A couple months ago when I was taking a walk, this guy was jogging and he ran past me in the opposite direction.  He wasn’t a bad looking guy.  He had really short dark brown hair and he wore glasses and he was built pretty nice.  Anyway, he smiled at me and said "hi".  It was almost as if he knew me.  I said "hi" back and I continued walking I was racking my brain trying to figure out when or if I ever saw him before.  I just assumed that he was just a friendly guy.
 
So yesterday when I was walking home from work, I walked past this guy who was walking his dog.  I swear it was the same guy who I saw two months ago.  Once again he smiled and said hi.  Me, not being a people person, usually criges when I have to walk past people and say "hello" but with this guy I didn’t feel that way.  Even when I saw him in the distance, before I could figure out who it was, I felt really calm.
 
I know this probably is nothing … but what if it isn’t?  I mean, what if this guy is my soul mate?  From what I saw, I am attracted to him.  He has a very nice smile.  it just seems like he’s a really nice guy.
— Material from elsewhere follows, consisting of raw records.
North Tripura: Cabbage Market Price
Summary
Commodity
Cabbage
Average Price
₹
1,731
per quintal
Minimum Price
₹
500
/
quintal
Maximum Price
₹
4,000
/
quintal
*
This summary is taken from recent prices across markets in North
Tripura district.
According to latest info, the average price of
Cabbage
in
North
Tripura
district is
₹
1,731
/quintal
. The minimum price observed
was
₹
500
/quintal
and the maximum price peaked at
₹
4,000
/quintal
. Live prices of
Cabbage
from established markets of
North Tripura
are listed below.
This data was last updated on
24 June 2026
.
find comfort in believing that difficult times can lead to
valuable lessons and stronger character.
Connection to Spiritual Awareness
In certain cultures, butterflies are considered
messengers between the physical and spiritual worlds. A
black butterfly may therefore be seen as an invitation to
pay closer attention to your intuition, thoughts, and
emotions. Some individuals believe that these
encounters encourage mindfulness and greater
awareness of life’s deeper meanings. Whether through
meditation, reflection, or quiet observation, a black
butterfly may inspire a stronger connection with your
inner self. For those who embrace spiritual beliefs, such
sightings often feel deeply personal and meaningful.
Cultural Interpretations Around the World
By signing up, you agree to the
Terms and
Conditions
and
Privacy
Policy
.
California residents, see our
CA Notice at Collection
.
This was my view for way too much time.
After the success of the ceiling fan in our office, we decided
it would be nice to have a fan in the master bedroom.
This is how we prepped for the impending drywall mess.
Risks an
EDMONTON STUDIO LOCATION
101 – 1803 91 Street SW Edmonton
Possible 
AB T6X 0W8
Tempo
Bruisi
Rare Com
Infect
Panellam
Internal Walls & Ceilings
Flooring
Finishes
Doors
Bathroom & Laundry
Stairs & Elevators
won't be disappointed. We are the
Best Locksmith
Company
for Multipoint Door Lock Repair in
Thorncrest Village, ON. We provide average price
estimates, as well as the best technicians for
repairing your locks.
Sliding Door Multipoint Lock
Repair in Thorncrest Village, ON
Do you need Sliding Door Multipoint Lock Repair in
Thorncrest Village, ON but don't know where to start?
But how can I tell by a smile and a hello?  Well if he is my soul mate, I hope God will speed things up a little!  What am I going to do- say "hello" to him every two months for a year straight before something happens? (lol).  Well, it’s always fun to imagine.
 
Well, that’s about it for now.  I hope you had a good weekend.  Take care and God bless!  God bless the USA!
 
Michele
 
 
At the end of the concert Jo Dee said "When you leave tonight, I want you to take two things with you.  First, You have to love yourself first and second always try to be kind to everyone."  The second one is more difficult but wouldn’t it be a wonderful world if everyone lived by that?